*** Opening of Exercise materials ***
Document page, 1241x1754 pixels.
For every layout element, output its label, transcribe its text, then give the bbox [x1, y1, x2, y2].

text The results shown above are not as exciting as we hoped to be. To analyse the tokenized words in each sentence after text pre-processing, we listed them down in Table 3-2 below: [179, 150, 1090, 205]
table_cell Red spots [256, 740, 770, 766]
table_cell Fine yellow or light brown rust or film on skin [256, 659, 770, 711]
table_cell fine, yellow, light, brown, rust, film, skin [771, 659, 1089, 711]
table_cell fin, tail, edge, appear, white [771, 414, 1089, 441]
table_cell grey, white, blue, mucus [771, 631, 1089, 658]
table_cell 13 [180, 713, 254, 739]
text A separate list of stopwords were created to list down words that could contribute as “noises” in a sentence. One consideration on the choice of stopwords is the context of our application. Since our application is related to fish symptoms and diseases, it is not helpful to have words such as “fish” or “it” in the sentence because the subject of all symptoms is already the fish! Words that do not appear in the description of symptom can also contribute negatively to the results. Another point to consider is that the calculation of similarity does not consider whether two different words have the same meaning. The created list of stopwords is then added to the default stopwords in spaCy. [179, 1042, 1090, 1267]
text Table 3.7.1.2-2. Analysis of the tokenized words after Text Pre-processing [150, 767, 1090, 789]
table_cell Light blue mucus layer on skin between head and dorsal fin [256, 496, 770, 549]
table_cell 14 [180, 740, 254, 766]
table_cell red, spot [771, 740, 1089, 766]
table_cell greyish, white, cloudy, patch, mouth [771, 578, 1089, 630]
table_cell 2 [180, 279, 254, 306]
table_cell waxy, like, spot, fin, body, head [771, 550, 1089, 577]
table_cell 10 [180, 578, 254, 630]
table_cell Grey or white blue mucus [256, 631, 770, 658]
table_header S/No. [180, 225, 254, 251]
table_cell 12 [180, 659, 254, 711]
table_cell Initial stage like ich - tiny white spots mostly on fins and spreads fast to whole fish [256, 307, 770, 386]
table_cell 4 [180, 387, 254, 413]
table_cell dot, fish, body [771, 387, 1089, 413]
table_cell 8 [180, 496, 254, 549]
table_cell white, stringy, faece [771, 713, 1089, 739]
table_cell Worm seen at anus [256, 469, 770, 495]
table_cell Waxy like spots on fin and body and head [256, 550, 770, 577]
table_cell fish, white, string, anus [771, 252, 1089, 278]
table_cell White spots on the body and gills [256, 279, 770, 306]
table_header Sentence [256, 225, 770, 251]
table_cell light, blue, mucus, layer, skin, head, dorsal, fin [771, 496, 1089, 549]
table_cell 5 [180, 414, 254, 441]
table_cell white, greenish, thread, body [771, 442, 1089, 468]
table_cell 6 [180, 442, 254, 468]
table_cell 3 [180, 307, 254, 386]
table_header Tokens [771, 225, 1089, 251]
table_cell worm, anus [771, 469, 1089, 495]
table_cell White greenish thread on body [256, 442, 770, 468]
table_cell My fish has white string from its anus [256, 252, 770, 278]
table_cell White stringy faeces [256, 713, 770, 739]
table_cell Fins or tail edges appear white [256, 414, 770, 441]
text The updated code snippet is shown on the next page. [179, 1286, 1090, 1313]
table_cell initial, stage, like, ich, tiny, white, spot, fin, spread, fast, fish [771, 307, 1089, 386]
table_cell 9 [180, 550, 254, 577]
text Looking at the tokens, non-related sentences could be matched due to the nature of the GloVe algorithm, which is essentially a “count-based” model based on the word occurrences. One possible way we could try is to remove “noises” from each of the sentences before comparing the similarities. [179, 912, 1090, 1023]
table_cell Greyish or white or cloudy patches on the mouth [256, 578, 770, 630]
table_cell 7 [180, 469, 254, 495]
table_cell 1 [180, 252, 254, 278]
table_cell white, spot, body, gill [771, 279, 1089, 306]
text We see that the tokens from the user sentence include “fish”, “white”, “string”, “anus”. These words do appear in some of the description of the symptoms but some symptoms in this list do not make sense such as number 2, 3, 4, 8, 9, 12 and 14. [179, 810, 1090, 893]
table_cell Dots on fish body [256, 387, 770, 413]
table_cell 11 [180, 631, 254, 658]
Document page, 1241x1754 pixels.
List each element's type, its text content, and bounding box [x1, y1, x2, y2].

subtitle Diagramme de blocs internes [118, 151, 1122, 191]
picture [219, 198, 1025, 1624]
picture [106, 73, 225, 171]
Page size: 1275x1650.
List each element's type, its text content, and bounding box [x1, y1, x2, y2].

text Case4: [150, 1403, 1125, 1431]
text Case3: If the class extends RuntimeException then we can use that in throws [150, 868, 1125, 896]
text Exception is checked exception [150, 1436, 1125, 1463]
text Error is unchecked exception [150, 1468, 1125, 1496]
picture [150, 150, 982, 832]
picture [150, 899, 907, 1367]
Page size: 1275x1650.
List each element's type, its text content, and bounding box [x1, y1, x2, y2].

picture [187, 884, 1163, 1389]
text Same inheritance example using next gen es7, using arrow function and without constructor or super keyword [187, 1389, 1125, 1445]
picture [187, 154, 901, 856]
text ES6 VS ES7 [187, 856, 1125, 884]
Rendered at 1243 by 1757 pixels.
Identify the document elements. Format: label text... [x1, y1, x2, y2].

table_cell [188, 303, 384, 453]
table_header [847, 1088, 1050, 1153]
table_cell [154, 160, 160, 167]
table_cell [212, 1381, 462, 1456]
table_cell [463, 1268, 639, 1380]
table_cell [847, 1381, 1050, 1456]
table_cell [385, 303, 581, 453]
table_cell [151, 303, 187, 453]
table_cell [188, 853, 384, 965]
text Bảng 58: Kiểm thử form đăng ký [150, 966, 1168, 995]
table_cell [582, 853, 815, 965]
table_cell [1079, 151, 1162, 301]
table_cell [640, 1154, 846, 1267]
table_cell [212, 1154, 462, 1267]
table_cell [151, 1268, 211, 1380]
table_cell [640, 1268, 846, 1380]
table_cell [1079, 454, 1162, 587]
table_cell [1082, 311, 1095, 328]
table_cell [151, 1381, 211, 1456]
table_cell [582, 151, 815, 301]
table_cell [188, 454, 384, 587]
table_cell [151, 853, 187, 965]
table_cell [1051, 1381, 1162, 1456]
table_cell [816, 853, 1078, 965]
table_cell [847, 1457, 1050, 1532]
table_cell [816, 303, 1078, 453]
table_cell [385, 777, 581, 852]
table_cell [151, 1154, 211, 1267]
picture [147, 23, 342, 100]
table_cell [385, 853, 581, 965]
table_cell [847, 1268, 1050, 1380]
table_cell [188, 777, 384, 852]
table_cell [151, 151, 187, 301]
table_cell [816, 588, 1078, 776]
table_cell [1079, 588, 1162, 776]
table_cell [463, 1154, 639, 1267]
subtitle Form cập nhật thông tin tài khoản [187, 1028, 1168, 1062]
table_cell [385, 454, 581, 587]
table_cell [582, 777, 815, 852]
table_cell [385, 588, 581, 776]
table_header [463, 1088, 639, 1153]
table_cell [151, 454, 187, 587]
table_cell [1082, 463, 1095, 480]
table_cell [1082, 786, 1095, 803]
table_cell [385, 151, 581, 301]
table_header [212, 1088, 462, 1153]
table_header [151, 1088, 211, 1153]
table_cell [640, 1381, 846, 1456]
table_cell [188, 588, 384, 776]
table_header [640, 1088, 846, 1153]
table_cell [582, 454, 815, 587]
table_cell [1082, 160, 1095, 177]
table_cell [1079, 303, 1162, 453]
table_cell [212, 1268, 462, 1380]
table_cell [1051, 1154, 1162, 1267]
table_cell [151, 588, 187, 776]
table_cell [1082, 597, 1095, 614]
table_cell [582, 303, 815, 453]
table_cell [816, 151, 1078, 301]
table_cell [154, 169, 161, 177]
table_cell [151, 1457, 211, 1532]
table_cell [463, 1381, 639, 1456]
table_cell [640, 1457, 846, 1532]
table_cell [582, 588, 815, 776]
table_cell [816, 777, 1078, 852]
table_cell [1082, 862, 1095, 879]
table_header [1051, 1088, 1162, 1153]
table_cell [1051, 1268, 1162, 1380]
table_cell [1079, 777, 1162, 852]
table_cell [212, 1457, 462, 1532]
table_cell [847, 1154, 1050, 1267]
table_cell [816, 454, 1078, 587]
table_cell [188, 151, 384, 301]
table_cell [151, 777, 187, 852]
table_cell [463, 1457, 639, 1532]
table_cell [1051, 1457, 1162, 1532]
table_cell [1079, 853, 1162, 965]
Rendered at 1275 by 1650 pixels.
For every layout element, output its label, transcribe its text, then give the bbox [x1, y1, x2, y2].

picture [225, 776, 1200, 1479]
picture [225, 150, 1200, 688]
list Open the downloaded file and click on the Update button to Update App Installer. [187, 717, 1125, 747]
*** Close of Exercise materials ***
* **Directive**
Set down precisely the lines above between the line holding "Identify the document" and the line holding "table_cell [385, 777, 581, 852]", inclusive, and nothing beyond them.

* **Answer for this exercise**
Identify the document elements. Format: label text... [x1, y1, x2, y2].

table_cell [188, 303, 384, 453]
table_header [847, 1088, 1050, 1153]
table_cell [154, 160, 160, 167]
table_cell [212, 1381, 462, 1456]
table_cell [463, 1268, 639, 1380]
table_cell [847, 1381, 1050, 1456]
table_cell [385, 303, 581, 453]
table_cell [151, 303, 187, 453]
table_cell [188, 853, 384, 965]
text Bảng 58: Kiểm thử form đăng ký [150, 966, 1168, 995]
table_cell [582, 853, 815, 965]
table_cell [1079, 151, 1162, 301]
table_cell [640, 1154, 846, 1267]
table_cell [212, 1154, 462, 1267]
table_cell [151, 1268, 211, 1380]
table_cell [640, 1268, 846, 1380]
table_cell [1079, 454, 1162, 587]
table_cell [1082, 311, 1095, 328]
table_cell [151, 1381, 211, 1456]
table_cell [582, 151, 815, 301]
table_cell [188, 454, 384, 587]
table_cell [151, 853, 187, 965]
table_cell [1051, 1381, 1162, 1456]
table_cell [816, 853, 1078, 965]
table_cell [847, 1457, 1050, 1532]
table_cell [816, 303, 1078, 453]
table_cell [385, 777, 581, 852]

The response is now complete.